Wann es am sinnvollsten ist, eine Therapie zu beginnen ist, ist umstritten

Von Cornelia Scherpe
3. Februar 2015

Es gibt eine ganze Palette an Persönlichkeitsstörungen, die in der Psychologie bekannt sind und die behandelt werden können. Allerdings ist es der Regelfall, dass zumindest vergleichsweise "harmlose" Störungen erst mit Eintritt ins Erwachsenenalter therapiert werden.

Die Psychologen begründen das mit der Rücksicht auf die Pubertät eines Menschen. Während dieser Phase der Selbstfindung sind die meisten Jungen und Mädchen impulsiv bis aggressiv, ziehen sich teilweise zurück und zeigen allgemein ein Verhalten, das die Eltern beunruhigt. Hier bereits eine Persönlichkeitsstörung zu vermuten und sofort therapeutische Maßnahmen zu starten, ist verfrüht.

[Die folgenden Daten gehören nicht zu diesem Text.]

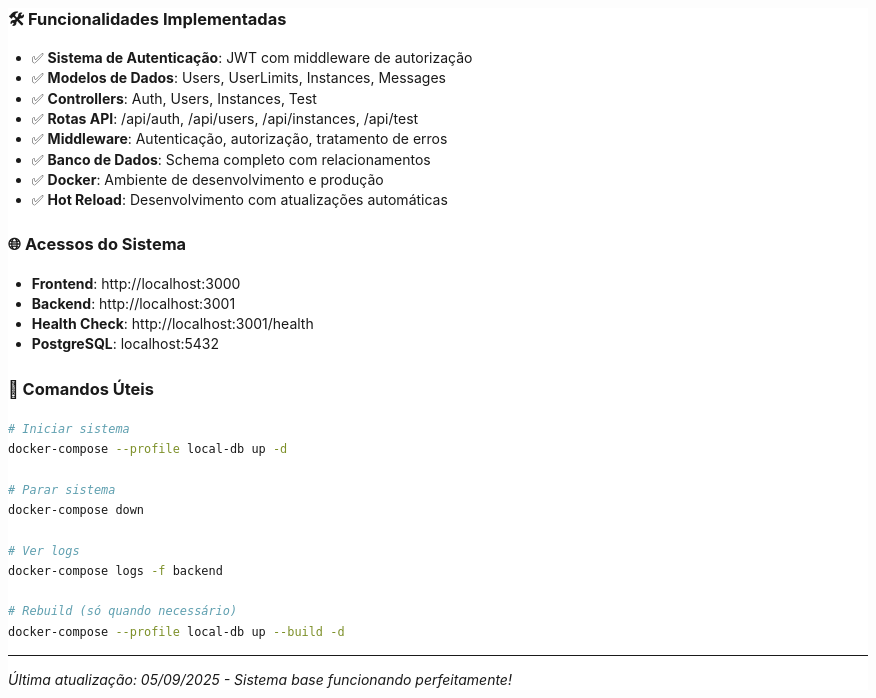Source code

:### 🛠️ Funcionalidades Implementadas
- ✅ **Sistema de Autenticação**: JWT com middleware de autorização
- ✅ **Modelos de Dados**: Users, UserLimits, Instances, Messages
- ✅ **Controllers**: Auth, Users, Instances, Test
- ✅ **Rotas API**: /api/auth, /api/users, /api/instances, /api/test
- ✅ **Middleware**: Autenticação, autorização, tratamento de erros
- ✅ **Banco de Dados**: Schema completo com relacionamentos
- ✅ **Docker**: Ambiente de desenvolvimento e produção
- ✅ **Hot Reload**: Desenvolvimento com atualizações automáticas

### 🌐 Acessos do Sistema
- **Frontend**: http://localhost:3000
- **Backend**: http://localhost:3001
- **Health Check**: http://localhost:3001/health
- **PostgreSQL**: localhost:5432

### 🚀 Comandos Úteis
```bash
# Iniciar sistema
docker-compose --profile local-db up -d

# Parar sistema
docker-compose down

# Ver logs
docker-compose logs -f backend

# Rebuild (só quando necessário)
docker-compose --profile local-db up --build -d
```

---
*Última atualização: 05/09/2025 - Sistema base funcionando perfeitamente!*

Jugendliche bei einer möglichen Persönlichkeitsstörung auffangen

Allerdings werden nun auch Stimmen laut, die zu mehr Mut beim Therapiestart aufrufen. Dabei geht es vor allen Dingen darum, die Jugendlichen aufzufangen, die extreme Muster wie Ritzen und anderes selbstverletzendes Verhalten zeigen. Hier sind die Grenzen der gesunden Pubertät überschritten. Auch wenn die klassischen "Symptome" über lange Zeit bestehen bleiben und eher stärker als schwächer werden, sollten Eltern aufmerksam werden. Hier kann eine beginnende Persönlichkeitsstörung ihr Gesicht zeigen und dabei sollte man handeln.

Befürworter begründen dies mit dem Fakt, dass seelische Störungen in der Regel schlimmer werden und die Behandlungserfolge bei frühzeitigem Beginn am besten sind. Bis zum Ende der Pubertät zu warten, kann sich daher als Fehler herausstellen. Da die Persönlichkeitsentwicklung ohnehin nicht mit 18 Jahren abgeschlossen ist, sondern ein Leben lang andauert, sollte man die Pubertät nicht als Ausrede benutzen.

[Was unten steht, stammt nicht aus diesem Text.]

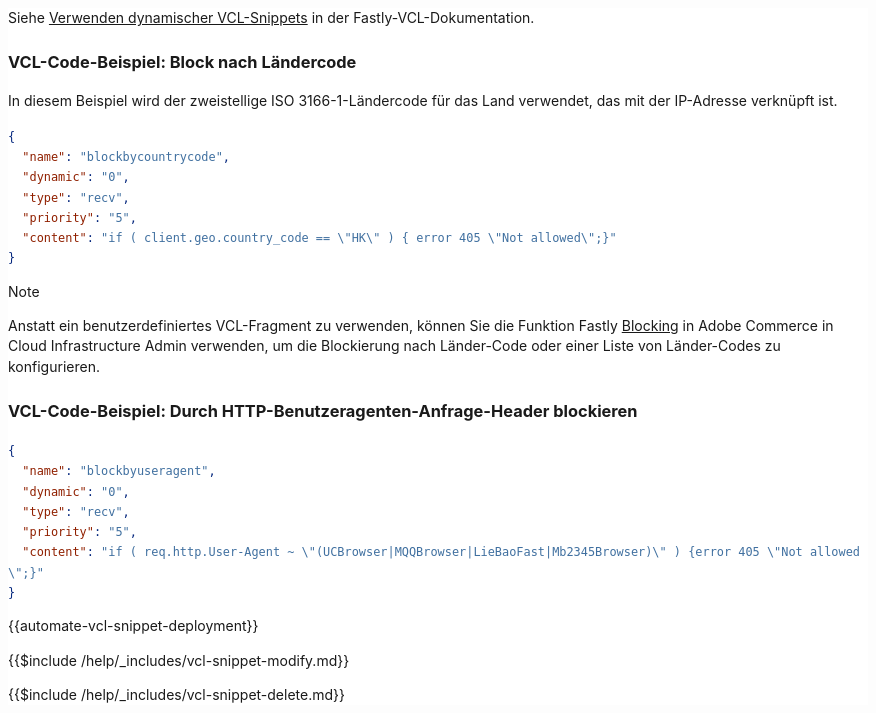 Siehe [Verwenden dynamischer VCL-Snippets](https://docs.fastly.com/vcl/vcl-snippets/) in der Fastly-VCL-Dokumentation.

### VCL-Code-Beispiel: Block nach Ländercode

In diesem Beispiel wird der zweistellige ISO 3166-1-Ländercode für das Land verwendet, das mit der IP-Adresse verknüpft ist.

```json
{
  "name": "blockbycountrycode",
  "dynamic": "0",
  "type": "recv",
  "priority": "5",
  "content": "if ( client.geo.country_code == \"HK\" ) { error 405 \"Not allowed\";}"
}
```

>[!NOTE]
>
>Anstatt ein benutzerdefiniertes VCL-Fragment zu verwenden, können Sie die Funktion Fastly [Blocking](https://github.com/fastly/fastly-magento2/blob/master/Documentation/Guides/BLOCKING.md) in Adobe Commerce in Cloud Infrastructure Admin verwenden, um die Blockierung nach Länder-Code oder einer Liste von Länder-Codes zu konfigurieren.

### VCL-Code-Beispiel: Durch HTTP-Benutzeragenten-Anfrage-Header blockieren

```json
{
  "name": "blockbyuseragent",
  "dynamic": "0",
  "type": "recv",
  "priority": "5",
  "content": "if ( req.http.User-Agent ~ \"(UCBrowser|MQQBrowser|LieBaoFast|Mb2345Browser)\" ) {error 405 \"Not allowed\";}"
}
```

{{automate-vcl-snippet-deployment}}

{{$include /help/_includes/vcl-snippet-modify.md}}

{{$include /help/_includes/vcl-snippet-delete.md}}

Therapie erst recht verstörend?

Kritiker dieser Einstellung verweisen jedoch darauf, dass Jugendliche in der Zeit der Selbstfindung nicht sofort therapiert werden sollten, nur weil sie ihre Grenzen austesten. Das kann sie sonst erst recht verstören und mit einem Stigma belegen. Unabhängig davon sind 85 Prozent aller Persönlichkeitsstörung nach zehn Jahren auch ohne Therapie wieder abgeklungen.